As a matter of fact, anticommunism in the film is not implicit, but rather openly expressed, for example in one of the scenes where Srbijanka Turajlić says: ‘My family indeed held an anticommunist position…’, even though of pro-Yugoslavian inclination, as she claims further on. However, the whole paradox of the film does not solely lie in the commonest and the most hollow of narratives of the mainstream politics – the anticommunist liberal stance – but in its ahistorical approach, which is imposed through the plot. First comes the dark communist age (i.e. totalitarian, represented by a uniformed ‘udbašica’5 that appears out of nowhere to take away the possessions of the family – narrative so reminiscent of the familiar Gestapo representations), followed by the dark age of Milošević (that is uncritically represtented as an extension of the previous, communist period, even though it is in fact in discontinuity with it – Milošević was the first one to introduce privatisation, let us name but one of the incongruities of the two politics), ending with the dark age of Vučić (immediately after the inglorious democratic rise and its even faster decline). Representing the communist period of Yugoslavia as a totalitarian one explicitly characterises communism as an ademocratic enemy of the so-called ‘middle class’ that is unrightfully depriving it of capital and is violating its freedom and its rights. Unsurprisingly, neither the author nor professor Turajlić, the protagonist of the film, mention fascism. Ahistoricity as well as the author’s ideological standpoint are made clear in the representation of the Milošević regime as continuation of socialism. The only discontinuity that the author recognises (a positive one, undoubtedly) lies in work of Zoran Đinđić. One could note that her further critique of Vučić, who is in fact a consistent implementer of Đinđić’s politics, is another indicator of the confused political stance of the author, as well as of the whole generation of liberal Serbia’s children.

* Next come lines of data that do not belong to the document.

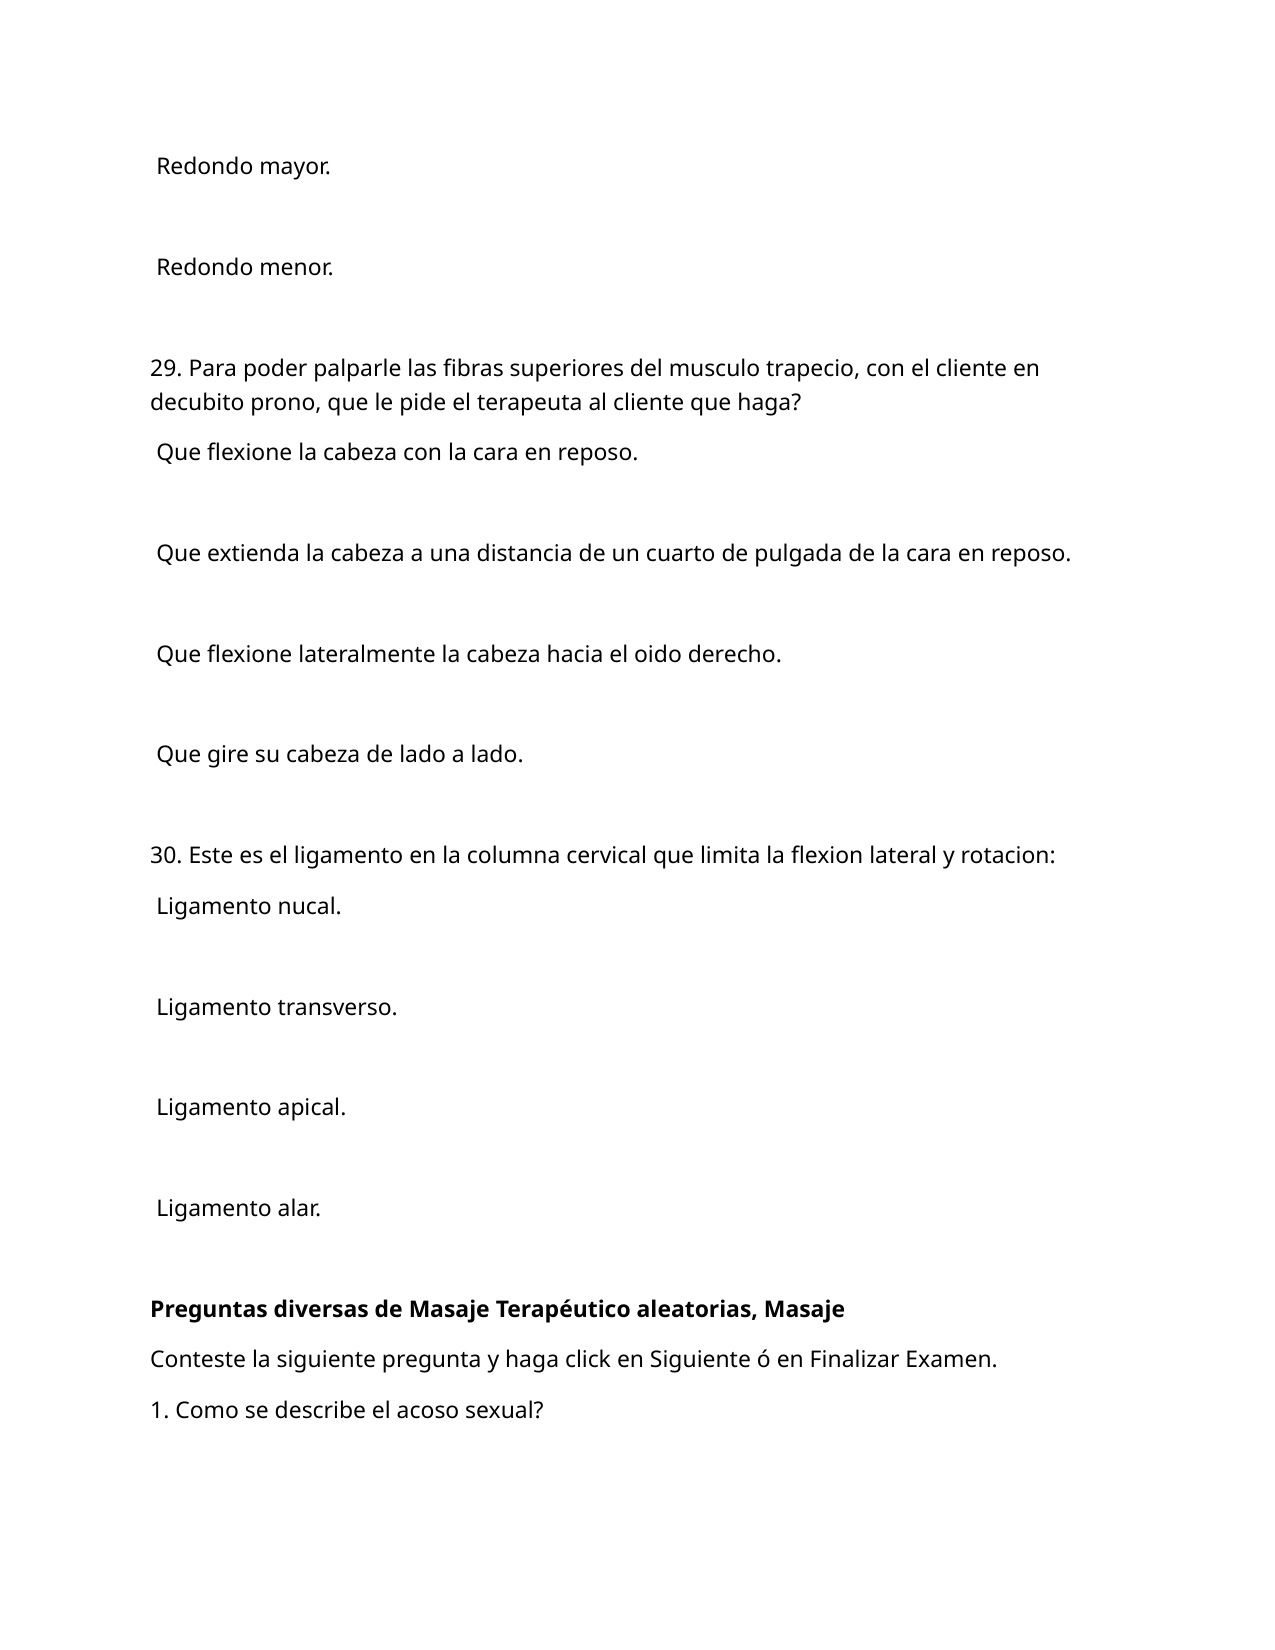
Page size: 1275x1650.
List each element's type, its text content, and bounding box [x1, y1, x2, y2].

text Ligamento alar. [150, 1192, 1125, 1223]
text Conteste la siguiente pregunta y haga click en Siguiente ó en Finalizar Examen. [150, 1343, 1125, 1374]
text Redondo menor. [150, 251, 1125, 282]
text 30. Este es el ligamento en la columna cervical que limita la flexion lateral y rotacion: [150, 839, 1125, 870]
text Que flexione lateralmente la cabeza hacia el oido derecho. [150, 637, 1125, 669]
text Ligamento transverso. [150, 990, 1125, 1022]
text Ligamento nucal. [150, 889, 1125, 921]
text 1. Como se describe el acoso sexual? [150, 1394, 1125, 1425]
text Redondo mayor. [150, 150, 1125, 181]
text Que gire su cabeza de lado a lado. [150, 738, 1125, 769]
text 29. Para poder palparle las fibras superiores del musculo trapecio, con el cliente en decubito prono, que le pide el terapeuta al cliente que haga? [150, 352, 1125, 417]
text Que extienda la cabeza a una distancia de un cuarto de pulgada de la cara en reposo. [150, 537, 1125, 568]
text Que flexione la cabeza con la cara en reposo. [150, 436, 1125, 467]
text Ligamento apical. [150, 1091, 1125, 1122]
text Preguntas diversas de Masaje Terapéutico aleatorias, Masaje [150, 1293, 1125, 1324]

Linking the aforementioned regimes is by no means questioned or contextualised in the film. Quite to the contrary, they are represented as parts of a whole, in a cause-and-effect relationship with one another. The only thing that remains clear is that in all the dark times friends ring the bell thrice.

Irena Pejić

Translation from Serbian: Ivana Anđelković

This article was originally published in Serbian on January 16, 2018.

  1. For one of the reactions to the report see.
  2. Look up Kristen Ghodsee’s work for comparison with the situation in Bulgaria.
  3. Vuksanović Macura, Zlata. (2012). Život na ivici. Stanovanje sirotinje u Beogradu 1919-1941 (Life on the edge. Poverty and housing in Belgrade 1919-1941), p. 28
  4. Petrović, Ljubomir. (2000). Problemi stanovanja u Kraljevini Jugoslaviji 1918-1941, Istorija 20. Veka (Housing issues in Kingdom of Yugoslavia 1918-1941, 20thcentury history), 26, 2, pp. 23-44.
  5. Udbaš (m.) and udbašica (f.) were members of UDBA – the State Security Administration, referreed to as the secret police of Yugoslavia by liberal sources (translator’s note).